FIG. 6 is a simulation diagram of three electron beam trajectories, where FIG. 6A shows a non-deflected state, FIG. 6B shows a horizontal deflection state, and FIG. 6C shows a vertical deflection state. Further, FIG. 6D shows the state of simultaneous horizontal and vertical deflection, where O in FIG. 6 is the emission point of the electron beam and A is the arrival point.

[Effects of the Invention] As described above, according to the present invention, 100% of the electron beam can reach the phosphor screen without obstructing the electron beam, so that the luminous efficiency and the brightness can be significantly improved. it can. Moreover, since the shear mask is not required, the doming phenomenon does not occur, and the deterioration of the color purity due to the color shift can be prevented, and the image quality as a whole can be greatly improved.

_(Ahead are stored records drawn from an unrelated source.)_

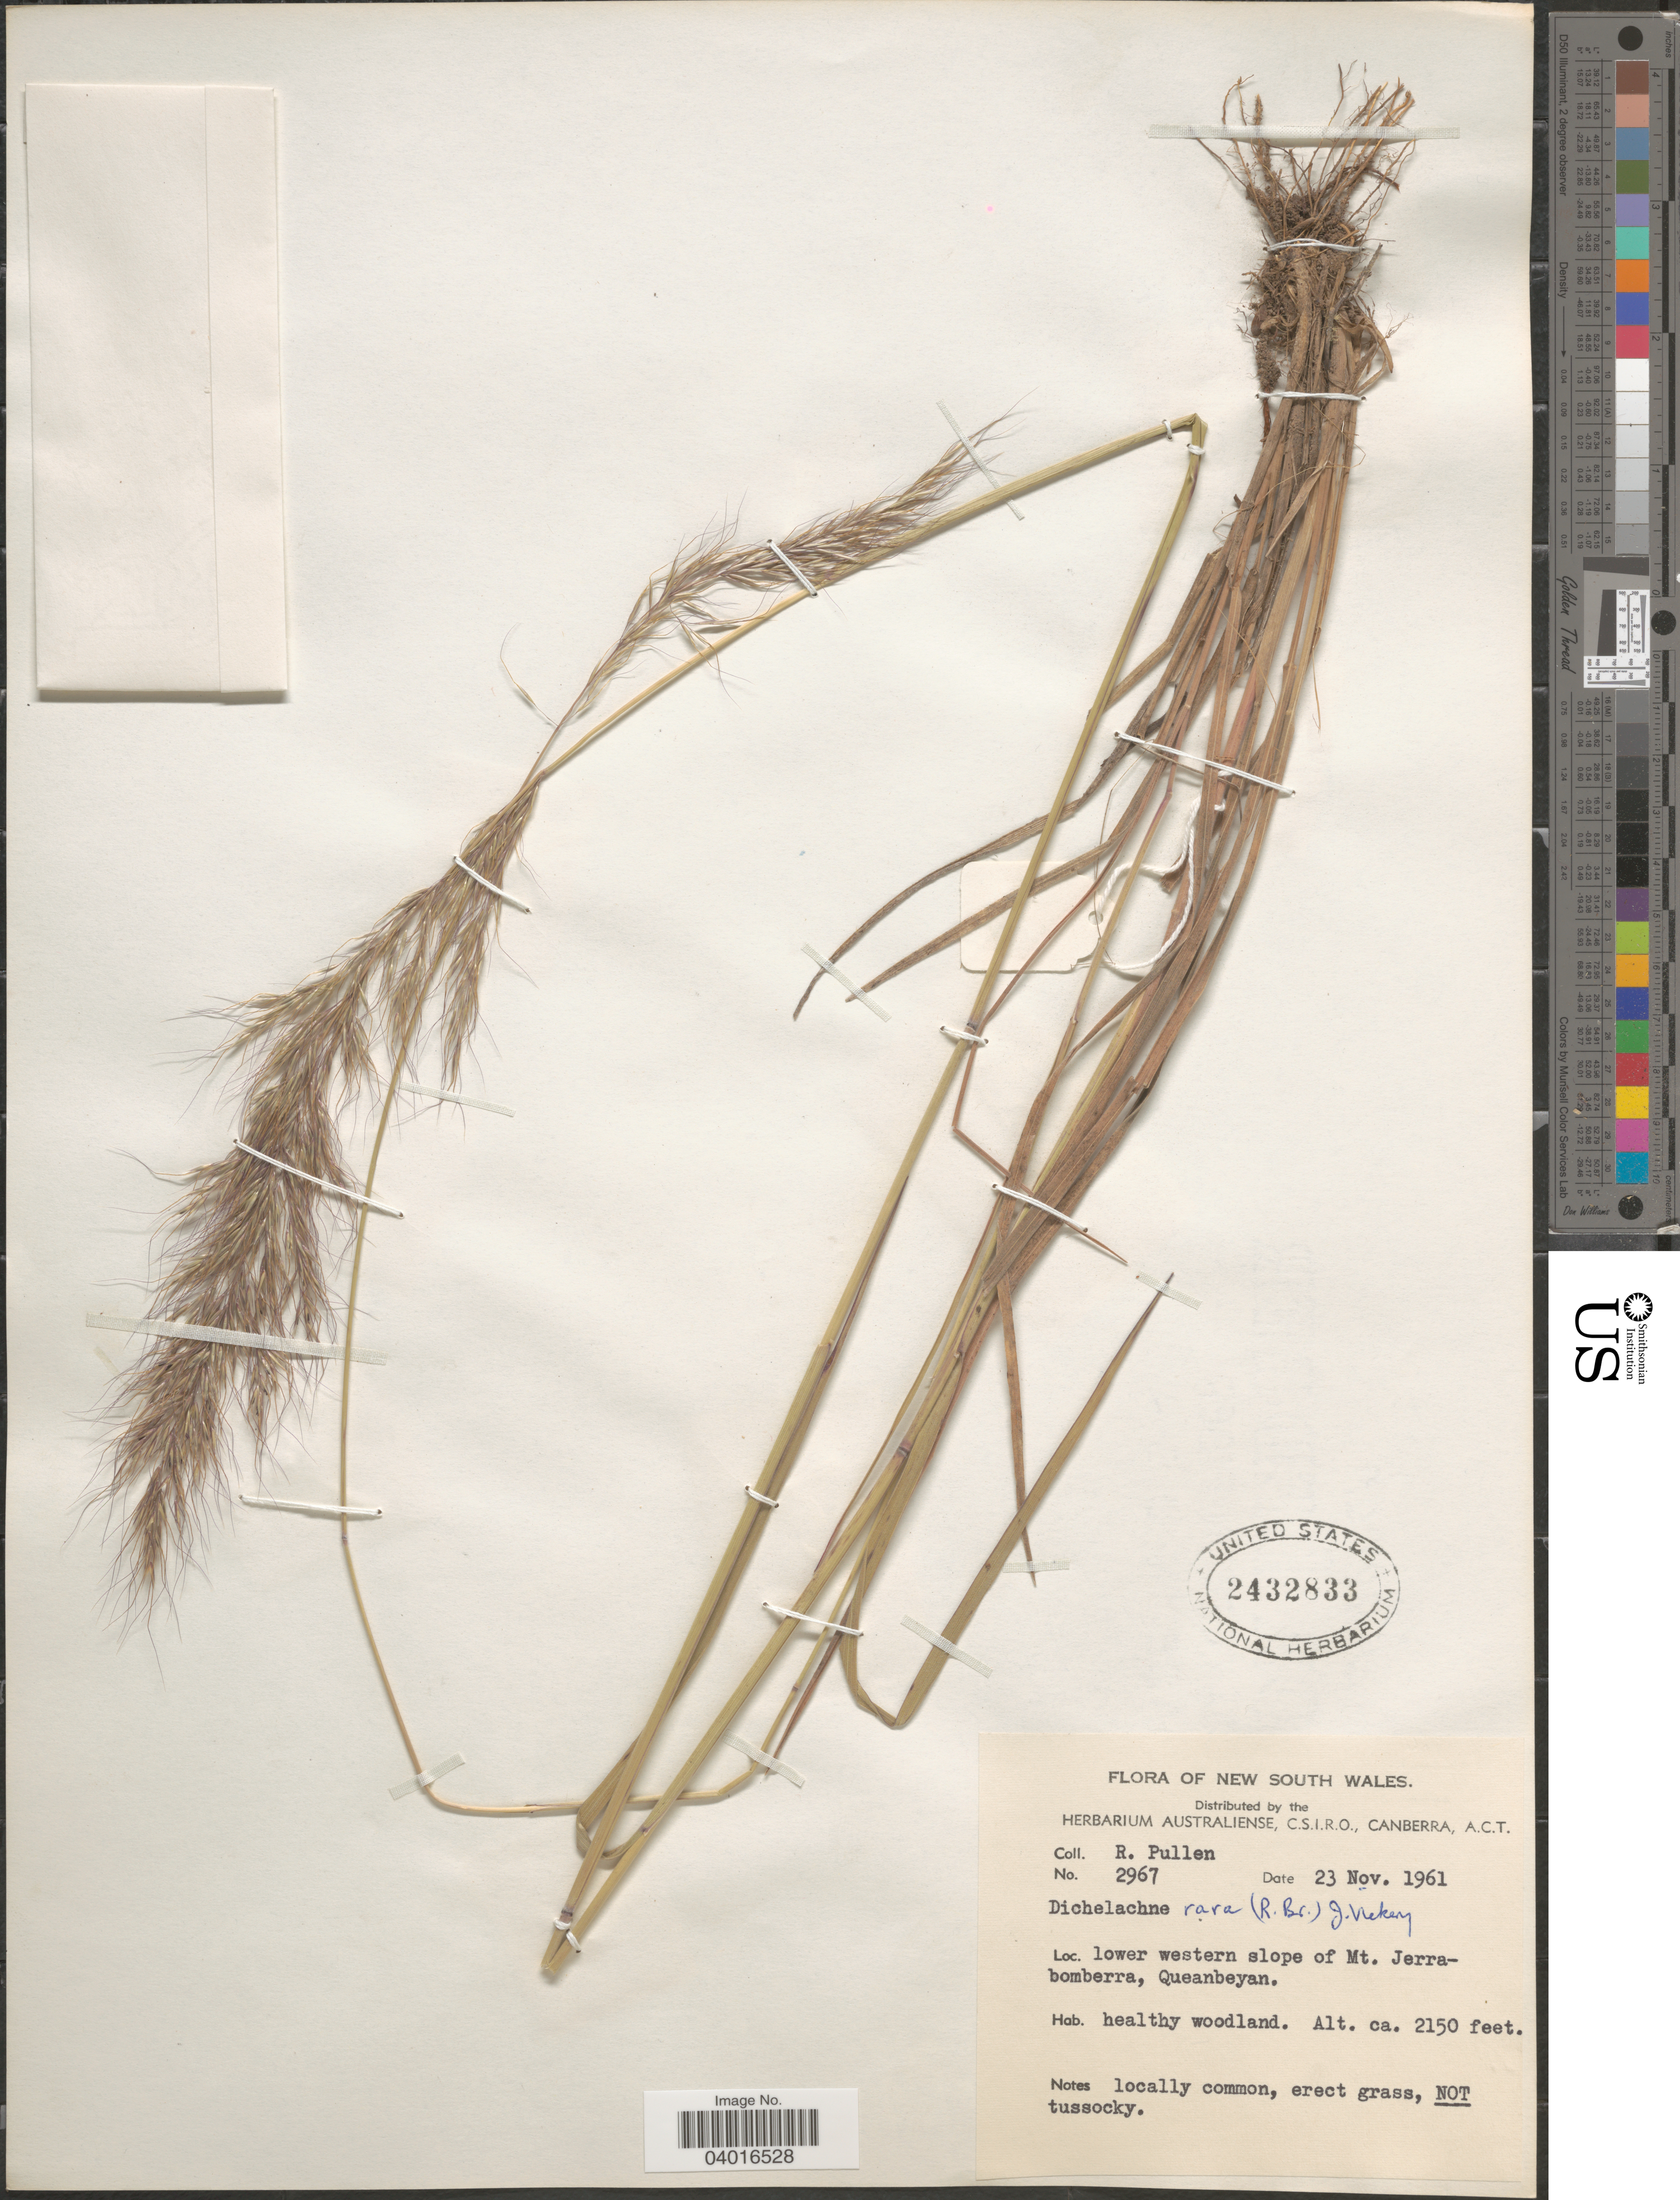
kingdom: Plantae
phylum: Tracheophyta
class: Liliopsida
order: Poales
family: Poaceae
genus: Dichelachne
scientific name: Dichelachne rara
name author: (R. Br.) Vickery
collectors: R. Pullen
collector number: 2967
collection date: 1961-11-23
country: Australia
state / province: New South Wales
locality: Lower western slope of Mt. Jerrabomberra, Queanbeyan.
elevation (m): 655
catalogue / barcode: US 2432833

[Brief description of drawings]

1 and 2 are a longitudinal sectional view and a lateral sectional view of the cathode ray tube, FIG. 3 is an enlarged inner view of a panel face portion of the cathode ray tube according to an embodiment of the present invention, and FIG.
An enlarged view of the segment, FIG. 5 is a trajectory diagram of the electron beam in the xy plane, FIGS. 6A to 6D are electron beam simulation diagrams, and FIG. 7 is a conventional color cathode ray tube. It is a top view which partially crossed. (11) …… Fluorescent film, (12) …… Solenoid coil, (1
3) ... Electrostatic deflector, (14) ... Electron gun, (17) ... Panel face, (18a) ... Convex, (18b) ... Concave. The same symbols in the drawings indicate the same or corresponding parts.

Claims (1)

(57) [Claims] 1. A large number of three-sided pyramidal protrusions are provided on the front portion of a vacuum envelope, projecting at a predetermined angle on the inner surface, and phosphors of different colors are applied to the respective surfaces. The panel face portion and the inner surface of the panel face portion are arranged in the vicinity of the tube axis in the rear part of the vacuum envelope so as to emit three electron beams at the predetermined angle with respect to the tube axis. An electron gun, an electrostatic deflector for generating a magnetic field having a component parallel to the direction connecting the inner surface of the panel face portion and the electron gun, and the vacuum envelope provided so as to surround the electron beam. A cathode ray tube, comprising: a solenoid for forming a magnetic field to give a spiral motion to the electron beam.